*** DATA TO EXAMINE ***

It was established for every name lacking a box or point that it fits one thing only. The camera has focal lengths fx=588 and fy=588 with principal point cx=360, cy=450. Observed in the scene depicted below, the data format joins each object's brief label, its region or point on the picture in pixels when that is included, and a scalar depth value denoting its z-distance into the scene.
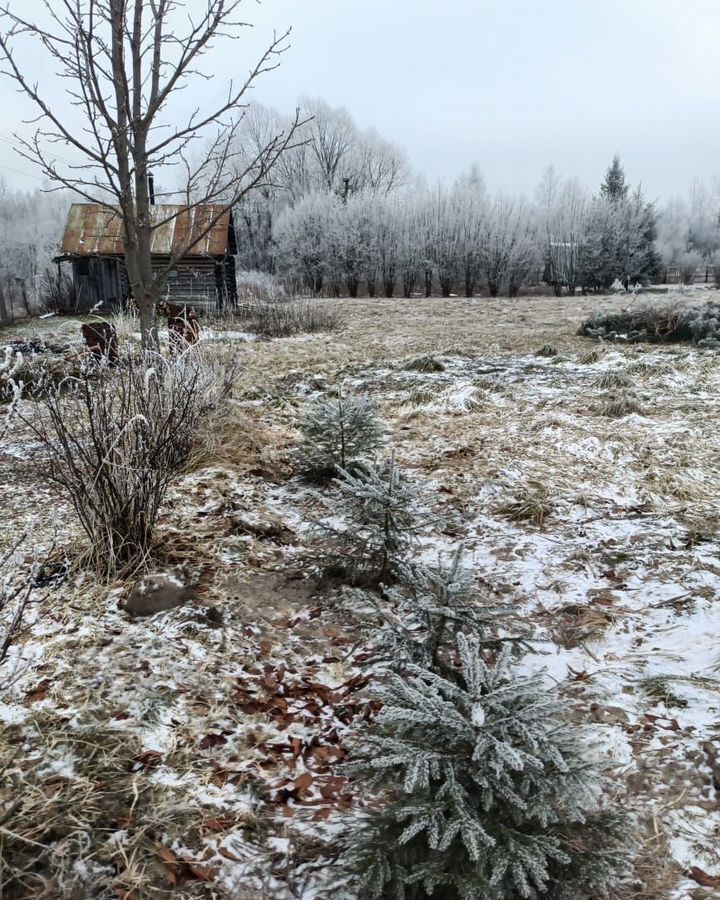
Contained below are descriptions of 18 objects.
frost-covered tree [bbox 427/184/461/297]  32.59
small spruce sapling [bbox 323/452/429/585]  2.98
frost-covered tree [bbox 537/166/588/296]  33.22
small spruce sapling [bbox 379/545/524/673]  2.26
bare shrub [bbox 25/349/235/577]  2.91
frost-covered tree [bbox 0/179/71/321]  36.81
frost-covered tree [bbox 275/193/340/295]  32.56
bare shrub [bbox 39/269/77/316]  20.19
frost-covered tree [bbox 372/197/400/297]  32.31
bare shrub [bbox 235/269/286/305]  17.78
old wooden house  18.06
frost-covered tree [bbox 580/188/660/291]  33.28
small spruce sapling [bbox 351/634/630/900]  1.44
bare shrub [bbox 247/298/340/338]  13.52
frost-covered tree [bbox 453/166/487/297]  32.56
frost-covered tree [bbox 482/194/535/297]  32.28
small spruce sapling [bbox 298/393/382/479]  4.12
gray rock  2.76
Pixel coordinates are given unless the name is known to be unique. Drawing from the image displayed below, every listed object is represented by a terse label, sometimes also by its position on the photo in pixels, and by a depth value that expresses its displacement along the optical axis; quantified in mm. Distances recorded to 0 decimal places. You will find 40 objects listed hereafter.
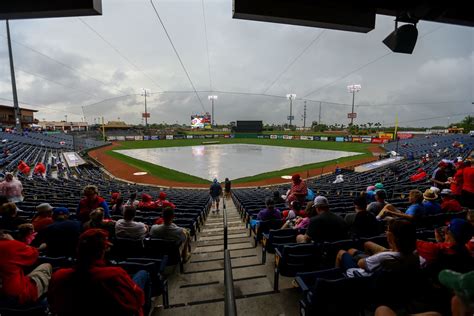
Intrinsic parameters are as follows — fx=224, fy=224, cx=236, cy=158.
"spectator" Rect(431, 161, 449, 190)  8991
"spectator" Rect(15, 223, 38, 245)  3211
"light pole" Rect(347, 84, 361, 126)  87338
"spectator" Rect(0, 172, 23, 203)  8125
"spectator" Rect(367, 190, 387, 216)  5477
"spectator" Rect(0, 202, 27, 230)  4484
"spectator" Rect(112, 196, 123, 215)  6965
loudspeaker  3614
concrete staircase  2990
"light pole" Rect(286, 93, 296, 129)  103431
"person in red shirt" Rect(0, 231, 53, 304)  2357
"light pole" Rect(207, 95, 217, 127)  117312
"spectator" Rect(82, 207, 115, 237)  3919
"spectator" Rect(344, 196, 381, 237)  4035
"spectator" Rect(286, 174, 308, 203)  7527
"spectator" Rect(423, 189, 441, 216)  5281
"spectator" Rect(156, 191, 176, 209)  7152
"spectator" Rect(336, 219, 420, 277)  2406
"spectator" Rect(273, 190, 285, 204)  7909
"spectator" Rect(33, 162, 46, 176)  17923
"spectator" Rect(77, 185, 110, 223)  5523
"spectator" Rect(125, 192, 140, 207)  7871
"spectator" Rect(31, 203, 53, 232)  4129
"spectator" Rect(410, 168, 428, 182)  13681
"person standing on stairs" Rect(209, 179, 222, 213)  12512
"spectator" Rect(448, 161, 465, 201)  6500
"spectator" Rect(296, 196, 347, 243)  3654
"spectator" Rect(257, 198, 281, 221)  5574
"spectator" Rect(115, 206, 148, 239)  3914
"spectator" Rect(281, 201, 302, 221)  5582
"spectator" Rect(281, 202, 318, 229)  4699
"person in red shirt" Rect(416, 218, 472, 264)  2619
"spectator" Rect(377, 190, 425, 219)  4937
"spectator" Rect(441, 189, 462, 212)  5477
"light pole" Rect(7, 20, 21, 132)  33312
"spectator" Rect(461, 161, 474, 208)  6070
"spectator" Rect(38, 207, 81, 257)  3531
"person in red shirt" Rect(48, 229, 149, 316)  1847
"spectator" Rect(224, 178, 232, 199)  17234
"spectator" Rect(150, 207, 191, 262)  4074
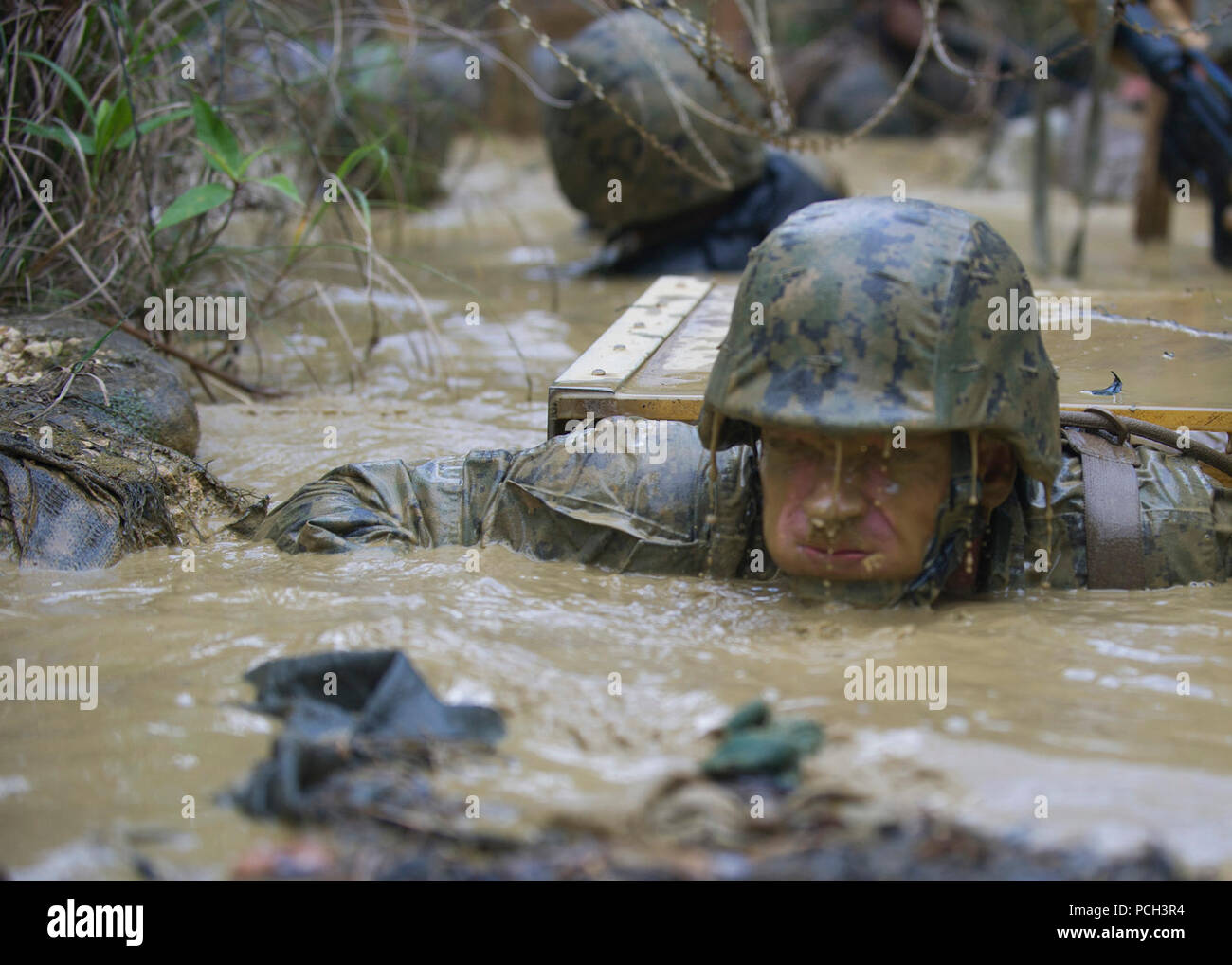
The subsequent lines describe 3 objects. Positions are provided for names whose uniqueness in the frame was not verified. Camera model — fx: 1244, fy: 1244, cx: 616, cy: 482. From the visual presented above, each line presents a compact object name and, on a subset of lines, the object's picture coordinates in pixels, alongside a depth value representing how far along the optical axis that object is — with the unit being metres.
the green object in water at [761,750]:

*** End of DATA TO EXAMINE ***

ASSIGNMENT –
Return each line in the records that holds the string "spruce".

SOLUTION BELOW –
small spruce sapling [bbox 323/452/429/585]  2.98
small spruce sapling [bbox 379/545/524/673]  2.26
small spruce sapling [bbox 351/634/630/900]  1.44
small spruce sapling [bbox 298/393/382/479]  4.12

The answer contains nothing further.